Performance is going to be highly-dependent on many factors, such as, but not limited to:
- Event size
- Intra vs inter-region network traversal
- How many SMTs you're using
- Serialization format
Generally what we've seen is performance being serialization-bound where it's bottlenecked on CPU. The serialization here is taking the raw bytes from the usptream datastore and performing semantic/literal conversions to the Debezium format with Kafka Connect types.
Given this, you can only scale up a single instance so much as CPU clock speed for a single core will be the limiting factor for a task.

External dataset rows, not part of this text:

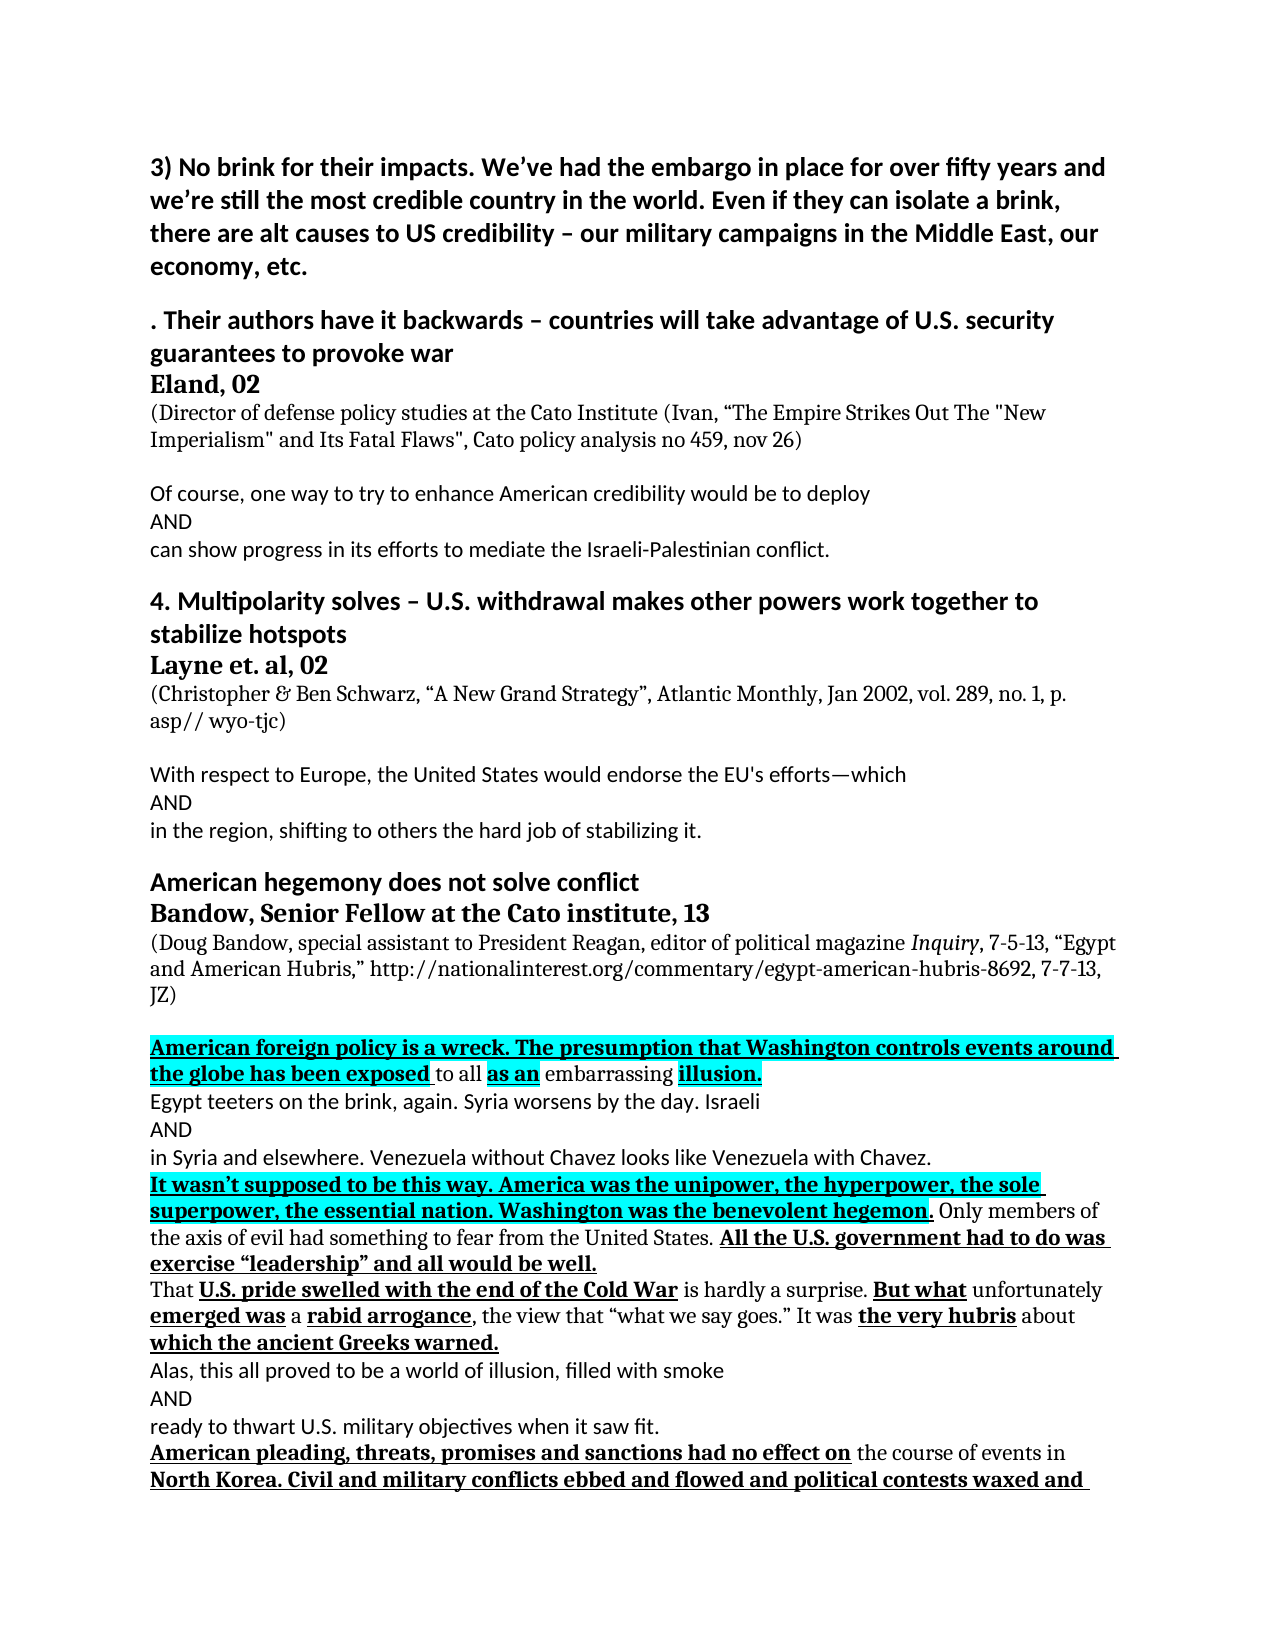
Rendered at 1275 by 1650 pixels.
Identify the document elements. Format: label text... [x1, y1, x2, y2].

text Layne et. al, 02 [150, 650, 1125, 681]
text in Syria and elsewhere. Venezuela without Chavez looks like Venezuela with Chavez. [150, 1143, 1125, 1172]
subtitle American hegemony does not solve conflict [150, 865, 1125, 898]
text ready to thwart U.S. military objectives when it saw fit. [150, 1412, 1125, 1440]
text It wasn’t supposed to be this way. America was the unipower, the hyperpower, the sole superpower, the essential nation. Washington was the benevolent hegemon. Only members of the axis of evil had something to fear from the United States. All the U.S. government had to do was exercise “leadership” and all would be well. [150, 1172, 1125, 1277]
text Of course, one way to try to enhance American credibility would be to deploy [150, 479, 1125, 507]
text (Christopher & Ben Schwarz, “A New Grand Strategy”, Atlantic Monthly, Jan 2002, vol. 289, no. 1, p. asp// wyo-tjc) [150, 681, 1125, 734]
text AND [150, 788, 1125, 816]
text can show progress in its efforts to mediate the Israeli-Palestinian conflict. [150, 535, 1125, 563]
text Eland, 02 [150, 369, 1125, 400]
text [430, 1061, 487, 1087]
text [150, 1440, 1125, 1493]
text in the region, shifting to others the hard job of stabilizing it. [150, 816, 1125, 844]
subtitle . Their authors have it backwards – countries will take advantage of U.S. security guarantees to provoke war [150, 303, 1125, 369]
text AND [150, 1384, 1125, 1412]
text Egypt teeters on the brink, again. Syria worsens by the day. Israeli [150, 1087, 1125, 1116]
text Alas, this all proved to be a world of illusion, filled with smoke [150, 1356, 1125, 1384]
text Bandow, Senior Fellow at the Cato institute, 13 [150, 898, 1125, 929]
subtitle 3) No brink for their impacts. We’ve had the embargo in place for over fifty years and we’re still the most credible country in the world. Even if they can isolate a brink, there are alt causes to US credibility – our military campaigns in the Middle East, our economy, etc. [150, 150, 1125, 282]
text That U.S. pride swelled with the end of the Cold War is hardly a surprise. But what unfortunately emerged was a rabid arrogance, the view that “what we say goes.” It was the very hubris about which the ancient Greeks warned. [150, 1277, 1125, 1356]
text AND [150, 507, 1125, 535]
text AND [150, 1116, 1125, 1143]
text American foreign policy is a wreck. The presumption that Washington controls events around the globe has been exposed to all as an embarrassing illusion. [540, 1061, 678, 1087]
text With respect to Europe, the United States would endorse the EU's efforts—which [150, 760, 1125, 788]
subtitle 4. Multipolarity solves – U.S. withdrawal makes other powers work together to stabilize hotspots [150, 584, 1125, 650]
text (Director of defense policy studies at the Cato Institute (Ivan, “The Empire Strikes Out The "New Imperialism" and Its Fatal Flaws", Cato policy analysis no 459, nov 26) [150, 400, 1125, 453]
text American foreign policy is a wreck. The presumption that Washington controls events around the globe has been exposed to all as an embarrassing illusion. [762, 1035, 1125, 1087]
text (Doug Bandow, special assistant to President Reagan, editor of political magazine Inquiry, 7-5-13, “Egypt and American Hubris,” http://nationalinterest.org/commentary/egypt-american-hubris-8692, 7-7-13, JZ) [150, 929, 1125, 1008]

Other than that, there are 2 options:
- Tune various Kafka Connect producer/consumer configs such as linger.ms and others; and tune your specific Debezium connector configs such as queue or batch size.
- Trade-off: These go hand-in-hand with amount of system resources you would have and is use-case dependent and you may end up tuning over and over again.
- Depending on your connector, you may be able to bypass the Debezium serialization/deserialization and only pass through the raw bytes; no serialization hit. Then, downstream of Debezium, you would use some stream processing framework like Flink that can be used for massively-parallelizable transformations for the SMTs or enveloping.
- Trade-off: You lose out on the nice declarative SMT features of Debezium and a unified envelope, which makes interoperability with other systems harder. There's also more things to build and maintain, but you'll no longer be serialization-bound for a single task.